What is required = Faithfully repeat all of the records, as they are written below.

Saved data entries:
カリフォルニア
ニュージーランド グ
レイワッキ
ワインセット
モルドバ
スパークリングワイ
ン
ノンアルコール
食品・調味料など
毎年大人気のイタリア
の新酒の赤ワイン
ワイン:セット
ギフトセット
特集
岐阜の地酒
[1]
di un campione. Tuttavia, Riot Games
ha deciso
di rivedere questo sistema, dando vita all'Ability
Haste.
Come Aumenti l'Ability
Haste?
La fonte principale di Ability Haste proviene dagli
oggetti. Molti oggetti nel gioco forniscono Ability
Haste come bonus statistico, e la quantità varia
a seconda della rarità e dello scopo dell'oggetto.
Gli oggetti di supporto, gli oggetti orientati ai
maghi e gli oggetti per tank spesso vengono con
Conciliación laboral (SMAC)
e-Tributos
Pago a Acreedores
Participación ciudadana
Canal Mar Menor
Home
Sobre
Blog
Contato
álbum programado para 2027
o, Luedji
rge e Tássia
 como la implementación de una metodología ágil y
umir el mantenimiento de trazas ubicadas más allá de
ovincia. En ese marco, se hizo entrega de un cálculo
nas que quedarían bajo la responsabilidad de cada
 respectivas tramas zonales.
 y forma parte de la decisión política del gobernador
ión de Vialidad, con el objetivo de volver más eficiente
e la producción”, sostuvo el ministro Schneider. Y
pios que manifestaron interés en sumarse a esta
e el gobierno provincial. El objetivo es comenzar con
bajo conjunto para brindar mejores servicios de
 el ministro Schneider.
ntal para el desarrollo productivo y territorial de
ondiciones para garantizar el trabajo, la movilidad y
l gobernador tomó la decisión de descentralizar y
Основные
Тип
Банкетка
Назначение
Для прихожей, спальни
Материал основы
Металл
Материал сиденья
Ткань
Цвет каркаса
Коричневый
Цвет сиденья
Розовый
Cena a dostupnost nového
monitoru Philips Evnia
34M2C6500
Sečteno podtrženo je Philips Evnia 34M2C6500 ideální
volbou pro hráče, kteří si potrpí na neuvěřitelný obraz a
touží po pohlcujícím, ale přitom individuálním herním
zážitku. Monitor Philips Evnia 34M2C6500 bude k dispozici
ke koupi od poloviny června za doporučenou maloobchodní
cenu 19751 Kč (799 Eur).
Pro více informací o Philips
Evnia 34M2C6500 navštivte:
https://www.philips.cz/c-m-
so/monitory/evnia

Solution for this task =
カリフォルニア
ニュージーランド グ
レイワッキ
ワインセット
モルドバ
スパークリングワイ
ン
ノンアルコール
食品・調味料など
毎年大人気のイタリア
の新酒の赤ワイン
ワイン:セット
ギフトセット
特集
岐阜の地酒
[1]
di un campione. Tuttavia, Riot Games
ha deciso
di rivedere questo sistema, dando vita all'Ability
Haste.
Come Aumenti l'Ability
Haste?
La fonte principale di Ability Haste proviene dagli
oggetti. Molti oggetti nel gioco forniscono Ability
Haste come bonus statistico, e la quantità varia
a seconda della rarità e dello scopo dell'oggetto.
Gli oggetti di supporto, gli oggetti orientati ai
maghi e gli oggetti per tank spesso vengono con
Conciliación laboral (SMAC)
e-Tributos
Pago a Acreedores
Participación ciudadana
Canal Mar Menor
Home
Sobre
Blog
Contato
álbum programado para 2027
o, Luedji
rge e Tássia
 como la implementación de una metodología ágil y
umir el mantenimiento de trazas ubicadas más allá de
ovincia. En ese marco, se hizo entrega de un cálculo
nas que quedarían bajo la responsabilidad de cada
 respectivas tramas zonales.
 y forma parte de la decisión política del gobernador
ión de Vialidad, con el objetivo de volver más eficiente
e la producción”, sostuvo el ministro Schneider. Y
pios que manifestaron interés en sumarse a esta
e el gobierno provincial. El objetivo es comenzar con
bajo conjunto para brindar mejores servicios de
 el ministro Schneider.
ntal para el desarrollo productivo y territorial de
ondiciones para garantizar el trabajo, la movilidad y
l gobernador tomó la decisión de descentralizar y
Основные
Тип
Банкетка
Назначение
Для прихожей, спальни
Материал основы
Металл
Материал сиденья
Ткань
Цвет каркаса
Коричневый
Цвет сиденья
Розовый
Cena a dostupnost nového
monitoru Philips Evnia
34M2C6500
Sečteno podtrženo je Philips Evnia 34M2C6500 ideální
volbou pro hráče, kteří si potrpí na neuvěřitelný obraz a
touží po pohlcujícím, ale přitom individuálním herním
zážitku. Monitor Philips Evnia 34M2C6500 bude k dispozici
ke koupi od poloviny června za doporučenou maloobchodní
cenu 19751 Kč (799 Eur).
Pro více informací o Philips
Evnia 34M2C6500 navštivte:
https://www.philips.cz/c-m-
so/monitory/evnia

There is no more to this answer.